LTspice models for bifilar coils

[F6FLT]

Hi All

Here are two ltspice models of bifilar coils, as realistic as possible.
I created them to answer questions about amazing experimental results. But after analysis and discussions, it turns out that they are perfectly compatible with everything we know, and therefore modelizable.

If you do not have a magnetic coupling to your bifilar coil by a third coil, then the first "bifilarCoil" model is sufficient.
Otherwise you need the second one, "bifilarCoupledCoil". It was made to be able to couple the bifilar coil to a third one, because the ltspice models are not adapted to the use of a mutual inductance coefficient except for pure inductances, and the "bifilarCoil" model is not defined as such. The third inductance of the second model can be used indifferently to extract or inject a signal into the bifilar coil.

How to get these components in LTspice?
As I was unable to upload the files altough they are text files, because their extensions are not allowed, I put them here:
http://exvacuo.free.fr/div/Outils/LTspiceModels/BifilarCoil/ (right click the file names to download)

● RECORDED DATA:
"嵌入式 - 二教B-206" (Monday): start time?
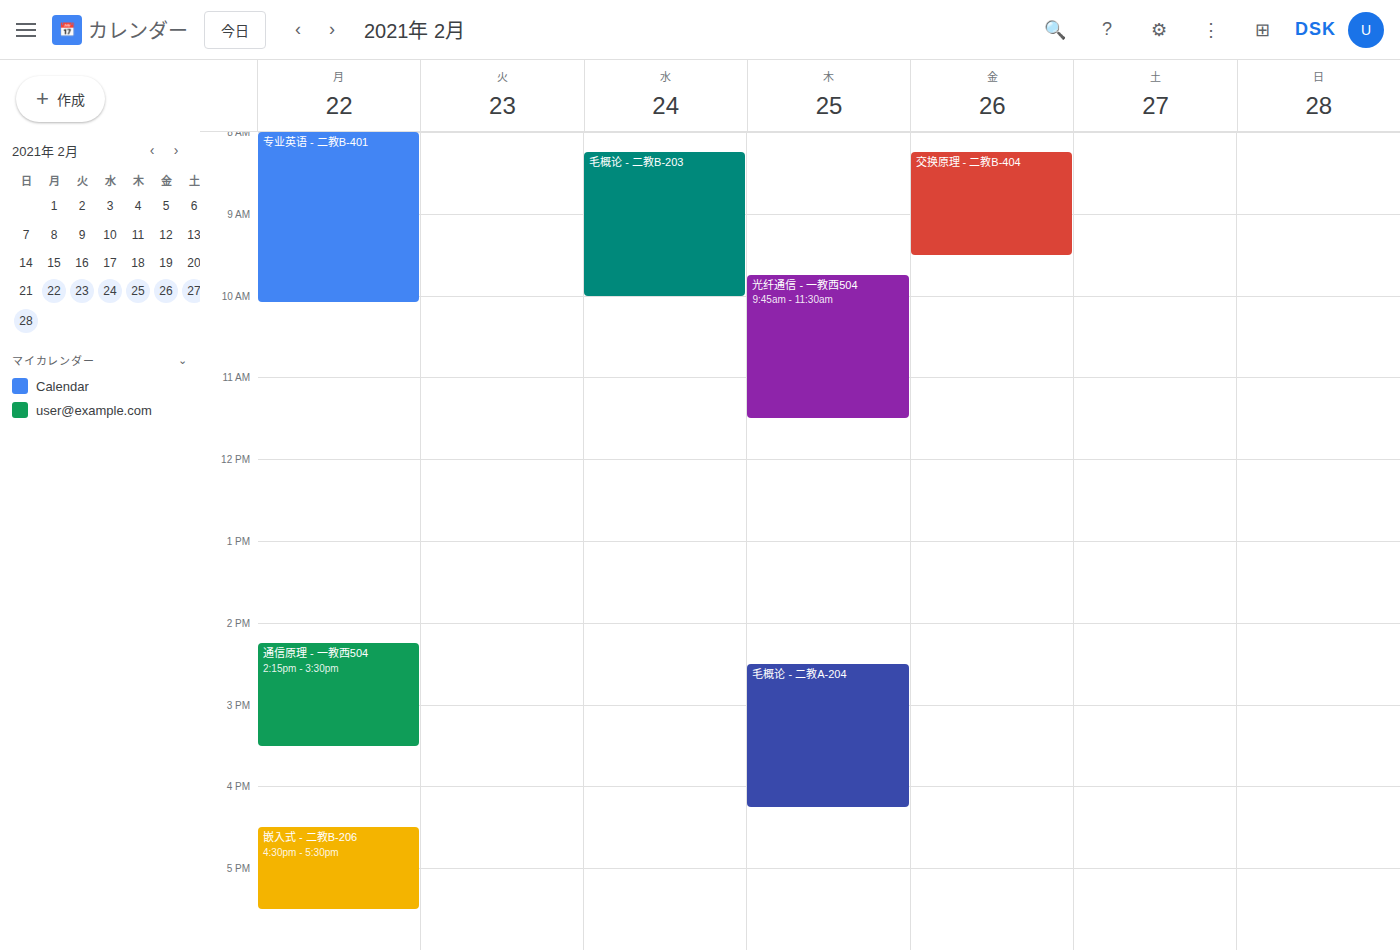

● SHORT PROBLEM:
Reproduce everything in the LTspice post from "If you do not" down to "the bifilar coil.", switching "pure inductances" to "ideal inductors".

● TASK RESULT:
If you do not have a magnetic coupling to your bifilar coil by a third coil, then the first "bifilarCoil" model is sufficient.
Otherwise you need the second one, "bifilarCoupledCoil". It was made to be able to couple the bifilar coil to a third one, because the ltspice models are not adapted to the use of a mutual inductance coefficient except for ideal inductors, and the "bifilarCoil" model is not defined as such. The third inductance of the second model can be used indifferently to extract or inject a signal into the bifilar coil.